O que levou os dois institutos a atirarem juntos na mesma direção foi a conclusão, um pouco por acaso, para não dizer à brasileira, segundo a qual a parcela situada mais embaixo na escala social, batizada apenas com uma letra do alfabeto, já faz três refeições por dia (as noites não contam). Ora, ao alcançar esta marca, antes de tudo o brasileiro pode ser considerado cidadão e despertar para a responsabilidade política, com a qual ninguém nasce mas adquire, e quanto mais cedo melhor. Afinal, viver à margem da sociedade e dos semelhantes não é opção digna de animal gregário. A cidadania não o livrará, porém, de ser visto pelo foco clínico em que se distingue um pequeno burguês a olho nu, até aprender a usar corretamente os talheres à mesa, vestir-se de maneira apresentável (a ser definida pela moda), a partir das três refeições diárias, exceto nos regimes de emagrecimento. Aí já passa à categoria de burguês. Em seguida, a casa própria a perder de vista, e o automóvel, lhe completam o enxoval. Daí para cima, socialmente falando, a aferição seletiva tem critérios exclusivos. Já o burguês não é classificado apenas pela aparência, e sim pela renda.
Feita a apresentação, podem os políticos dispor, na caçada aos votos, de uma camada preciosa da cidadania emergente, cientificamente explorada, enquanto governo examina o que fazer no pré-sal que o separa do petróleo. Quando os dois se juntarem, pode ser que o Brasil faça pelo menos figura universal em números e se impunha nem que seja como novo rico, sempre melhor do que velho pobre, seja em olimpíadas esportivas ou no polimento da democracia resignada a esperar reformas. Há mais de duas décadas o Brasil está consolidando o estágio caracterizado pela aceitação da vontade política filtrada nas urnas. Tudo indica que o brasileiro se enfarou com a praxe republicana de contestar resultados eleitorais e reconheceu na maioria absoluta a primeira-dama da democracia representativa. Os golpes já deram o que tinham a oferecer e acabaram por tirar mais do que precisavam. As fraudes trocaram de roupa no intervalo. Firmou-se a convicção de que as urnas só passaram a falar a língua da democracia depois que se estabeleceu a certeza de que nada melhor do que um governo de esquerda ser sucedido por um de direita, ainda que (ou principalmente) com aparência de esquerda. Um verdadeiro milagre.
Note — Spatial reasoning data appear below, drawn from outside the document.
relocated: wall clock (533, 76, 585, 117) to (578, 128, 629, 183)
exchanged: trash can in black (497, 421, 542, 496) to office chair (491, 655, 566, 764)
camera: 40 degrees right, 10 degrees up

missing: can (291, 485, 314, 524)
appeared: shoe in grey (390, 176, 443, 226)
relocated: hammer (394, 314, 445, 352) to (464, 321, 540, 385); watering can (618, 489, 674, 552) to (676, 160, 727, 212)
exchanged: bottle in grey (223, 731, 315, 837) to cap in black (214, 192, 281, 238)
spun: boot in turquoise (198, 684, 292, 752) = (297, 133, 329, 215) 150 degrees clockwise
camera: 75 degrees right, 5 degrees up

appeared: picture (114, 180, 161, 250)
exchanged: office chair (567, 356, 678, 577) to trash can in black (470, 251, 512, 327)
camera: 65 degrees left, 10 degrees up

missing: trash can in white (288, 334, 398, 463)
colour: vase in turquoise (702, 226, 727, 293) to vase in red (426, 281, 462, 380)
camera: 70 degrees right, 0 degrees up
Coube ao governo Lula o mérito histórico de mostrar que esquerda e direita não foram varridas do mapa, e sim que a diferença caiu ao mínimo que poucos percebem. Tanto faz ser de esquerda como ter sido de direita. Sendo fictício o centro, de quatro em quatro anos, a esquerda e a direita vestem um novo sentido suficiente para fazer a felicidade de maior número. A maioria absoluta parece ter sido inventada na medida certa para o Brasil chegar à democracia. O vencedor chega na categoria de hóspede temporário. Os políticos estão em trajetória de baixa na opinião pública, mas como dizia o ministro Delfim Neto no seu tempo - "deixem ir primeiro o bandido, depois a gente manda o xerife".
A atual tentativa democrática já faturou seis mandatos presidenciais, um indireto (de transição) e cinco pelo voto direto, sem o menor risco de retrocesso. É o mais novo capítulo que o ambidestro presidente Lula está rascunhando, ora com a mão esquerda, ora com a direita. Quer vacinar logo a classe média contra surtos de apoliticismo, que foi a dengue do século passado.